Movement in the Personal Digital Identity Market: Announcing YADIS


Wouldn’t it be nice if Personal Digital Identity technologies like LID and OpenID were interoperable? This morning, the nice folks at Six Apart and we at NetMesh announced YADIS.org, a new project to make Personal Digital Identity technologies interoperable.

It all started when Brad Fitzpatrick (the founder of LiveJournal and inventor of OpenID), David Recordon (of LiveJournal/Six Apart, and implementor of OpenID) and myself (NetMesh, creator of LID) got together a few months ago to hash out a way that would allow owners of OpenIDs to use them at LID sites, and owners of LID URLs to use them at OpenID sites. We felt strongly that everybody’s rhetoric of "identity technologies should interoperate" should be followed by action, and so we stuck our heads together to make it so, at least for OpenID and LID, because both projects are committed to this goal and are architecturally quite similar.

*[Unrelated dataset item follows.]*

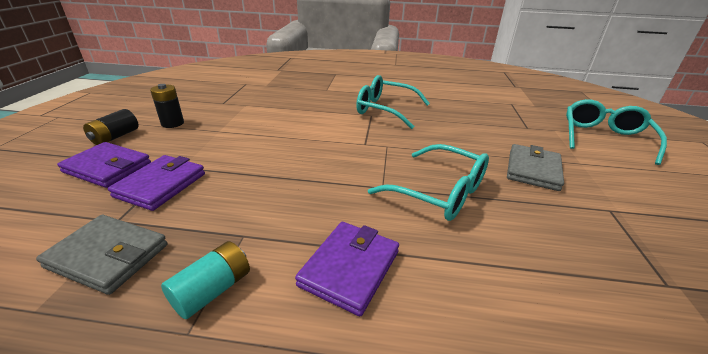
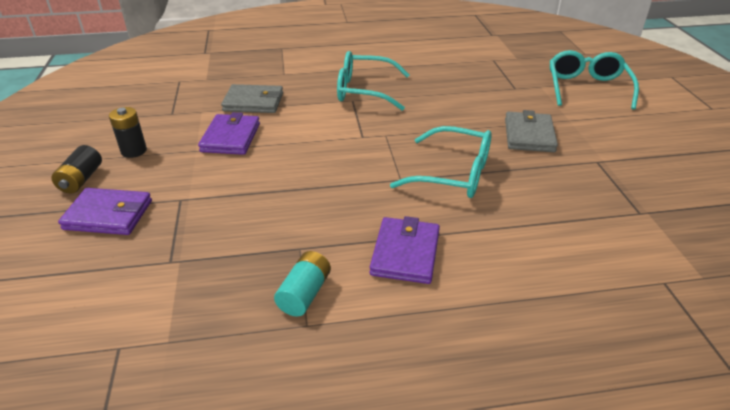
camera: 15 degrees left, 5 degrees up
grey wallet [36,215,168,295] -> grey wallet moved to [221,84,283,113]
purple wallet [108,155,205,211] -> purple wallet moved to [198,112,260,155]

But by solving that problem — which required some tricks but wasn’t too hard — we realized that we also solved a larger problem: almost by accident, we created an interoperability architecture for personal digital identities, into which not just LID and OpenID can plug, but many others can, too. (Various conversations that we’ve had with members of other projects so far have confirmed that.) All of this is very light-weight and can be implemented in virtually any programming environment (e.g. LAMP, Java, .NET …) because it does not require a SOAP or WS-* stack, complicated tools, or substantial new software. The essence of it is a, again very simple, capability discovery protocol, by which software can figure out what a particular identity can do, and then talk to it appropriately. We also agreed on how to do profile data exchange.

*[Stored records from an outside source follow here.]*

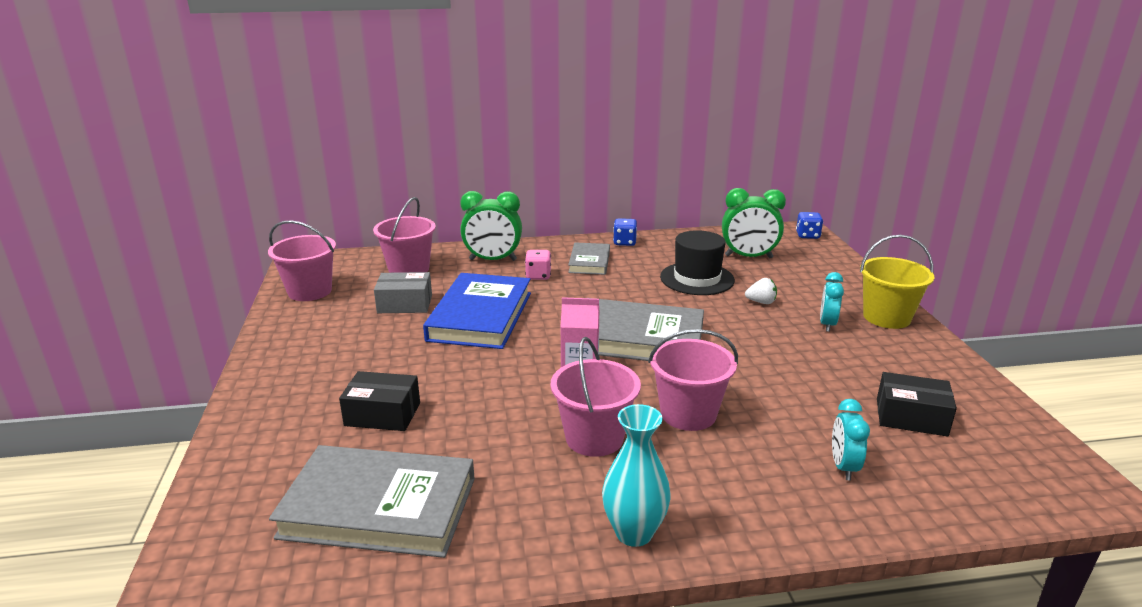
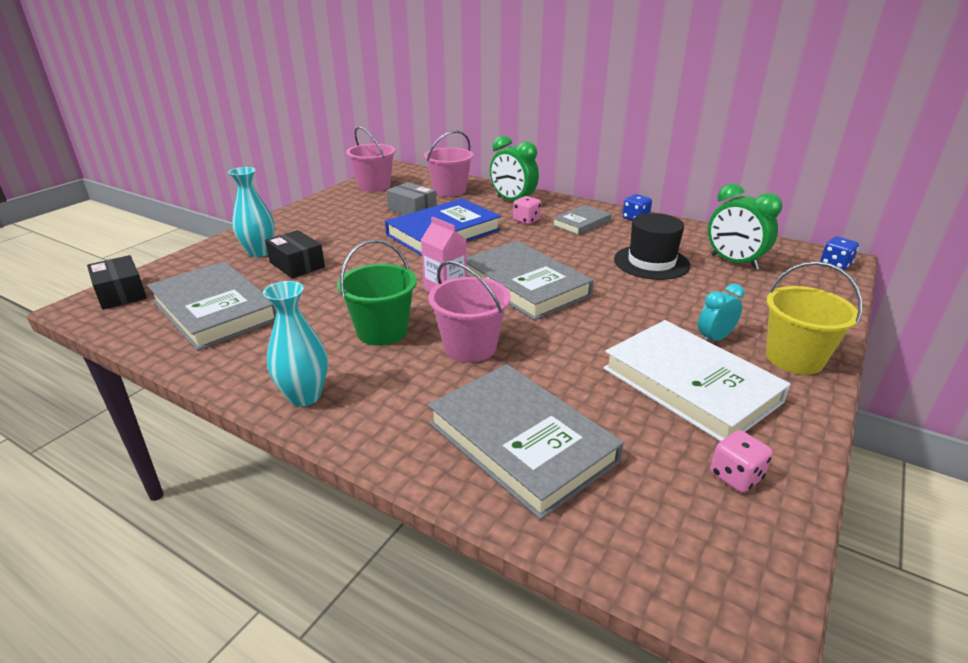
camera: 40 degrees right, 5 degrees up
pink bucket [551,337,641,457] -> green bucket [337,239,417,346]
white strawberry [745,278,777,304] -> none
turquoise clock [832,399,870,481] -> grey book [428,364,624,520]
black box [877,372,957,437] -> black box moved to [87,255,147,310]
none -> turquoise vase [228,167,275,257]
none -> white book [603,320,791,441]
none -> pink dice [710,430,773,493]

So far, the YADIS spec has been reviewed about a dozen or so people ("friends and family") and as of today, we invite public feedback through the wiki at yadis.org. Implementations are in progress but for my part, I’m really looking forward to public comments before "freezing" the initial YADIS spec and releasing code that officially supports it. (Code supporting the capability query is already available here and mylid.net also supports it as of this morning)

The most exciting thing, for me, beyond LID and OpenID becoming interoperable, is that the YADIS architecture allows lots of people to innovate within a framework that breaks the digital identity problem into modules. Prior to YADIS, if you had a great idea for, say, more secure single-sign-on, you had to develop your entire digital identity stack and compete, stack by stack, with LID, OpenID, Sxip, XDI/XRI/i-names, and who knows what else. Now, with YADIS, you can focus on what your idea is about, and offer your idea as a module into the YADIS framework. No more need to boil the ocean, but an avenue to innovate without breaking interoperability. We absolutely want people to be involved, and innovate! You need no consent from anybody to plug into YADIS, but we give you the capabilities to do so. (I will have some more to say later on the unusual kind of "standard" YADIS is — one that encourages innovation, instead of locking everything down as most standards do.)

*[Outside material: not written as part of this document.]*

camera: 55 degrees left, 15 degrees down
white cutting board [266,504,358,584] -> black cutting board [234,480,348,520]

We do all of this because we are convinced that we are only at the beginning of seeing the potential and impact of Personal Digital Identity technologies, and thus it is the time of innovation, not lock-down; I think YADIS is an excellent catalyst for accelerating innovation from the entire community, and deliver on the promise of Web 2.0, the participation age, or personal network computing (whichever your favorite term).

I’m looking forward to your feedback!